Het is wel duidelijk waar de Bruidegom te vinden is, of vooral, hoe Hij te vinden is. De opdracht is heel eenvoudig voor iedereen die Jezus kwijt is: "Volg gewoon de sporen van de schapen en dan kom je vanzelf bij Hem uit. Nou, een pittig antwoord, want als wij bij Hem horen en Hem niet kwijt zijn dan betekent het wel dat onze sporen van belang zijn voor iemand als deze bruid. En als we dan bedenken dat de bruid uit Hooglied tegelijk ook iedere gelovige is.
In ieder geval komt ze uiteindelijk aan bij haar Liefste. Ze heeft de sporen van de schapen gevolgd en dan ontmoet ze haar Liefste. Misschien waren die eerdere woorden ook al een ontmoeting, maar in vers 9 ontmoet ze Hem werkelijk. En weet je wat dan opvalt?
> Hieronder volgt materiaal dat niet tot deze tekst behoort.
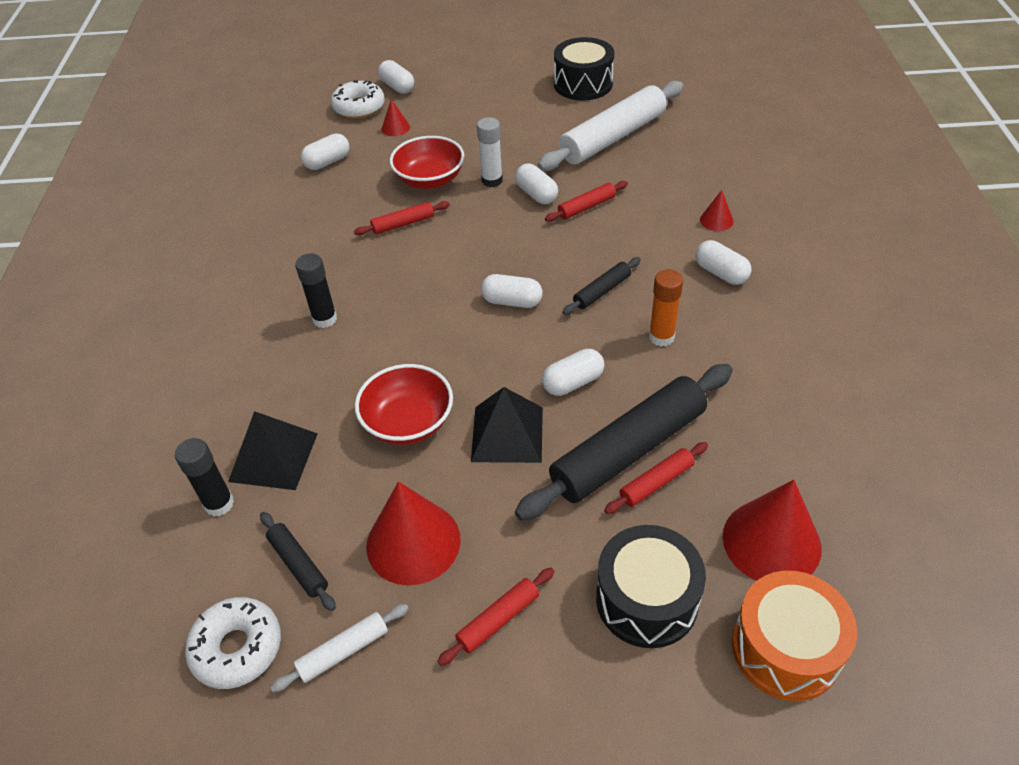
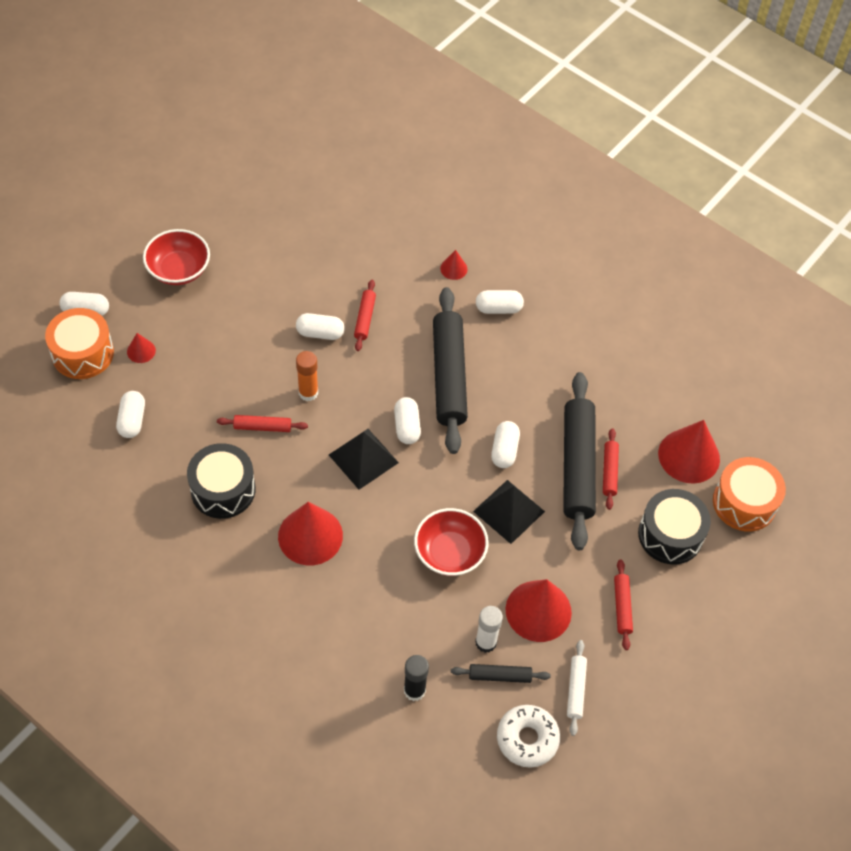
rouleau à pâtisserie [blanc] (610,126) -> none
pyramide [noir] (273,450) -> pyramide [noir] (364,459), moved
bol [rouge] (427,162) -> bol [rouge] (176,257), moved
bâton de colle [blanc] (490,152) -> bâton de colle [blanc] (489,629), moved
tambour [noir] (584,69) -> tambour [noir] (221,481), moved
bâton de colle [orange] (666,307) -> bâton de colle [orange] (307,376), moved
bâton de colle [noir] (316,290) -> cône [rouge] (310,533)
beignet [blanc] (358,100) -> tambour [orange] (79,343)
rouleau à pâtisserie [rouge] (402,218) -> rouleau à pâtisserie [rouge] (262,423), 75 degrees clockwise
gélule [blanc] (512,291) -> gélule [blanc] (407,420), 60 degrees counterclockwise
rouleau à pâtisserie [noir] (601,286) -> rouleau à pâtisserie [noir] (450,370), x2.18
Ze gaat dan niet vertellen hoe blij zij is, ze steekt geen verhaal af aan het adres van haar Liefste, daar krijgt ze niet eens de kans voor. Voordat deze, onogelijk, zwarte vrouw iets kan zeggen, terwijl ze niet eens weet of deze Man haar wel echt ziet zitten vanwege haar afkomst, gaat haar Liefste spreken. En wat gaat Hij zeggen? In een paar woorden samengevat zegt Hij dat ze de allermooiste is.
Hoe kan dat nu, deze vrouw die helemaal niet mooi is vanwege haar kleur. Hij vergelijkt haar met de paarden van farao. Dat is een uiterst positieve benadering. Deze paarden waren waarschijnlijk sierpaarden van de mooiste soort. Elke Koning zou niets meer verlangen dan dit soort paarden. En juist deze Koning gebruikt deze woorden voor haar schoonheid. En zoals deze paarden versierd zijn met parels en kettinkjes, zo beschrijft Hij ook deze zwarte vrouw. Maar niet de versieringen zijn het mooist, maar haar wangen. Als het ware streelt Hij haar wangen en Hij geniet van haar schoonheid.
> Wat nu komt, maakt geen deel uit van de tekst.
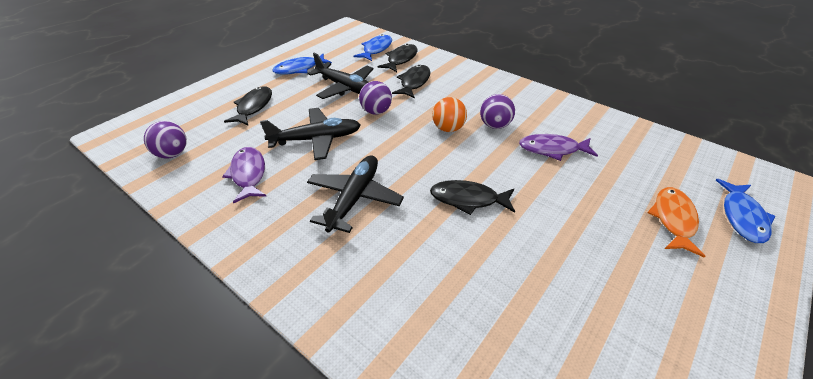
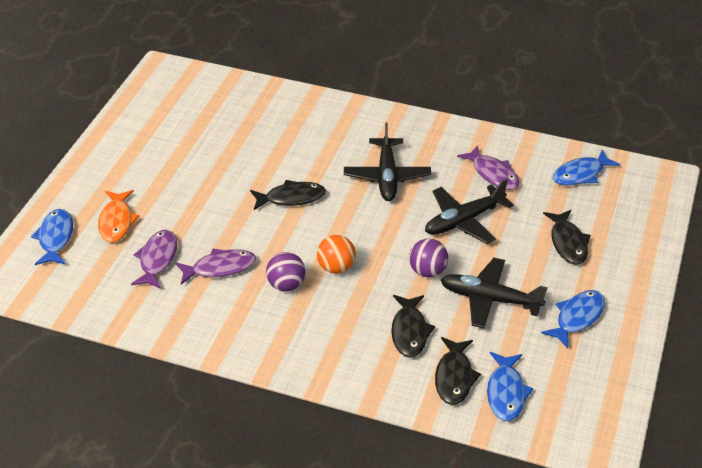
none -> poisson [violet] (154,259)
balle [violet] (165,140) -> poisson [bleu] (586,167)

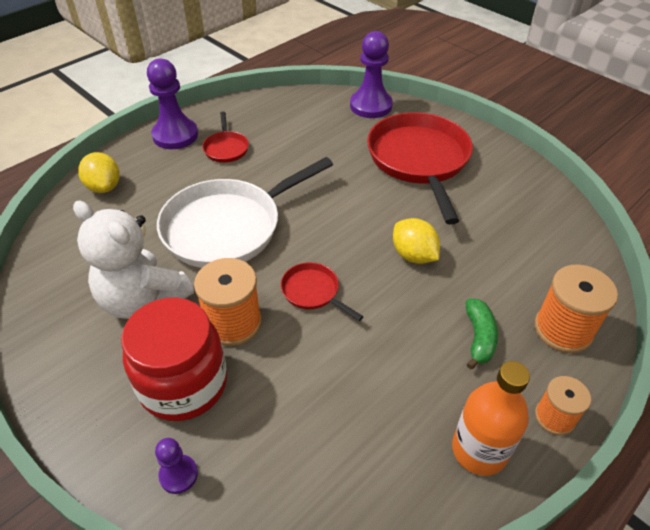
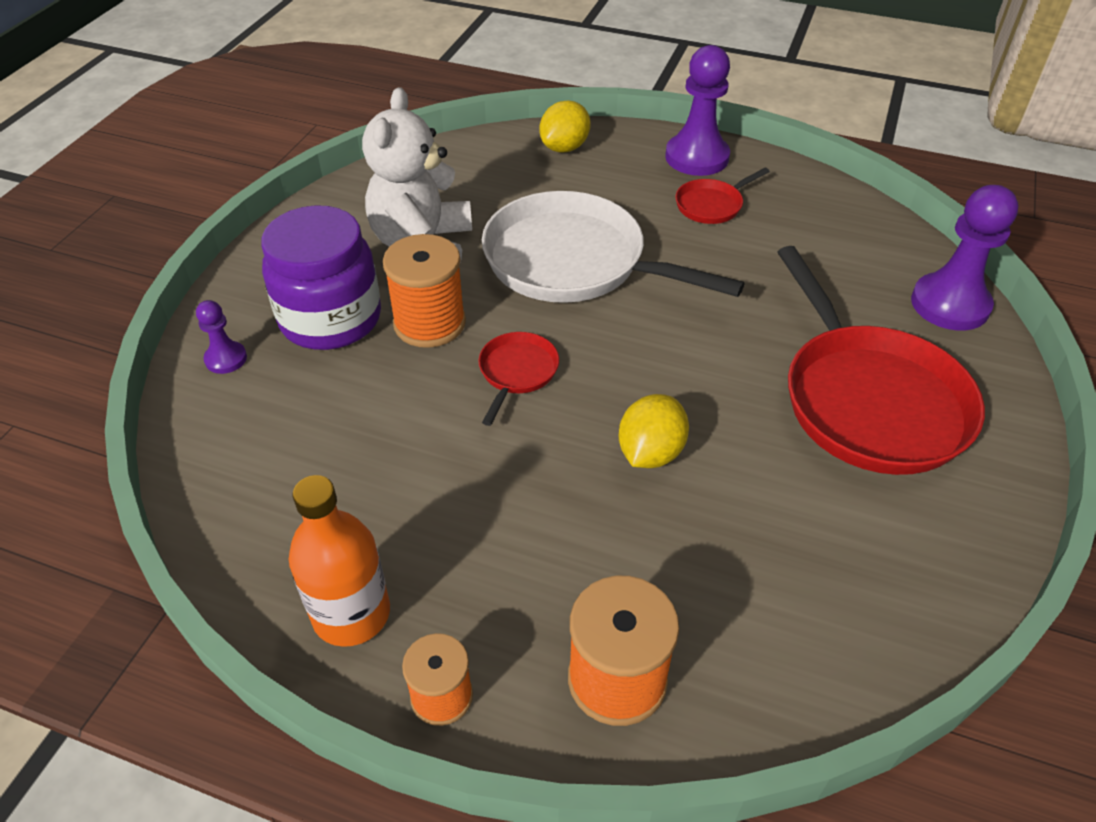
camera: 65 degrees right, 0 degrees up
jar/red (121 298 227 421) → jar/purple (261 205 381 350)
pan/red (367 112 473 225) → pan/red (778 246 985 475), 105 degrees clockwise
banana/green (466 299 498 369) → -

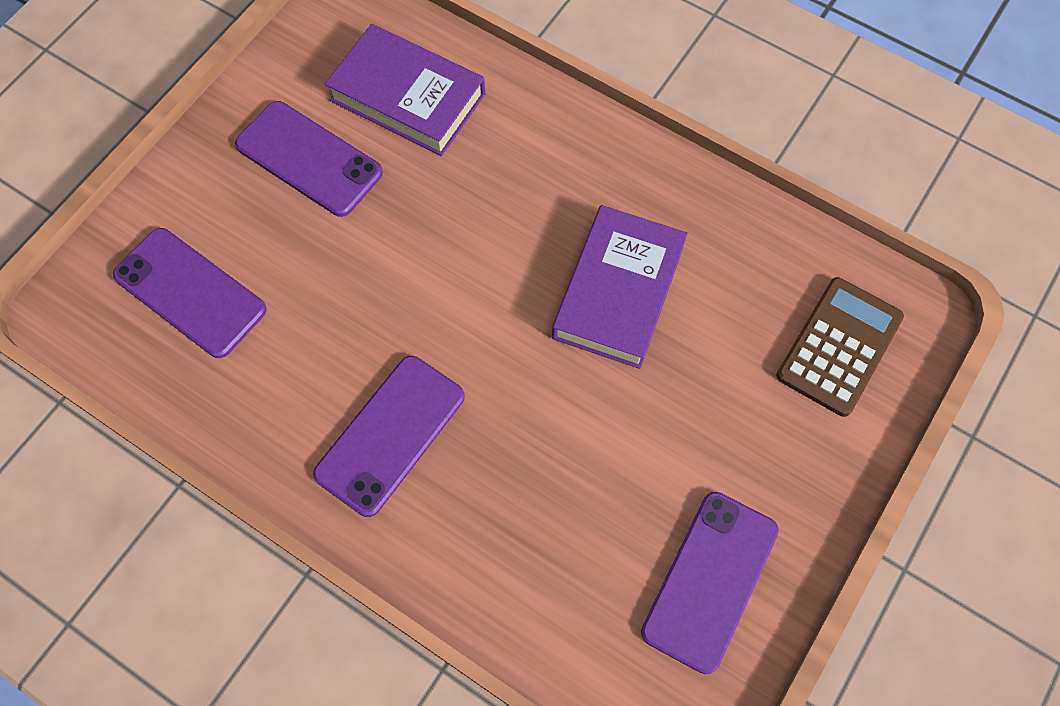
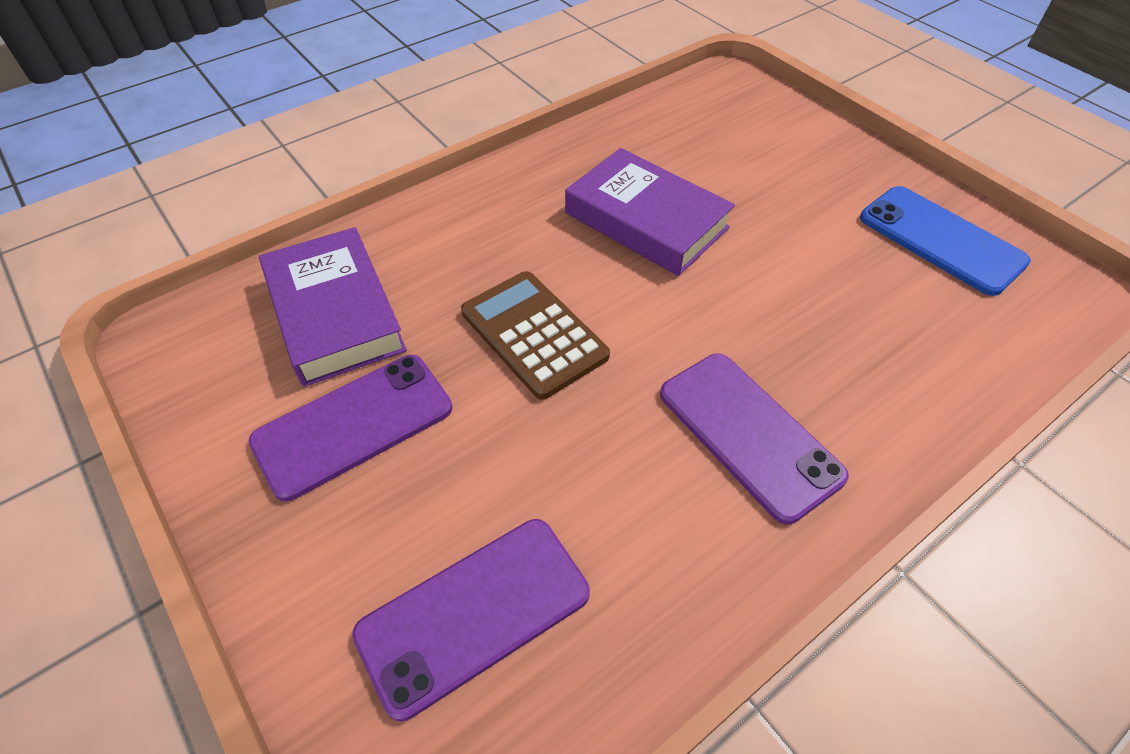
camera: 70 degrees left, 15 degrees down
book/purple (325 24 485 156) → book/purple (259 227 407 387), 75 degrees counterclockwise
phone/purple (641 492 779 674) → phone/blue (860 186 1031 296)
calculator/brown (776 277 904 417) → calculator/brown (461 271 610 400), relocated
Zou Jezus zo naar jou kunnen kijken? Zou Hij zo naar jou kunnen verlangen? Wie is jouw Liefste? Als dat Jezus is, dan bewondert Hij je schoonheid. Ja, je bent zwart, maar zo liefelijk in Zijn ogen. Je ziet er niet uit, maar bij Jezus valt alle onvolmaaktheid weg en ziet Hij je in je schoonheid in Hem. Je bent voor Hem de mooiste. Je bent het mooiste voor Hem wat Hij kan bezitten, zoals de mooiste sierpaarden waar een koning mee kon pronken. Met jou kan Hij pronken. Zo ziet Hij jou en zo ben jij!
Gebed: Mijn Liefste, U zegt dat U blij met mij bent. Ik wil alleen maar stil worden voor deze waarheid en in stilte aanvaard ik Uw aandacht voor mij.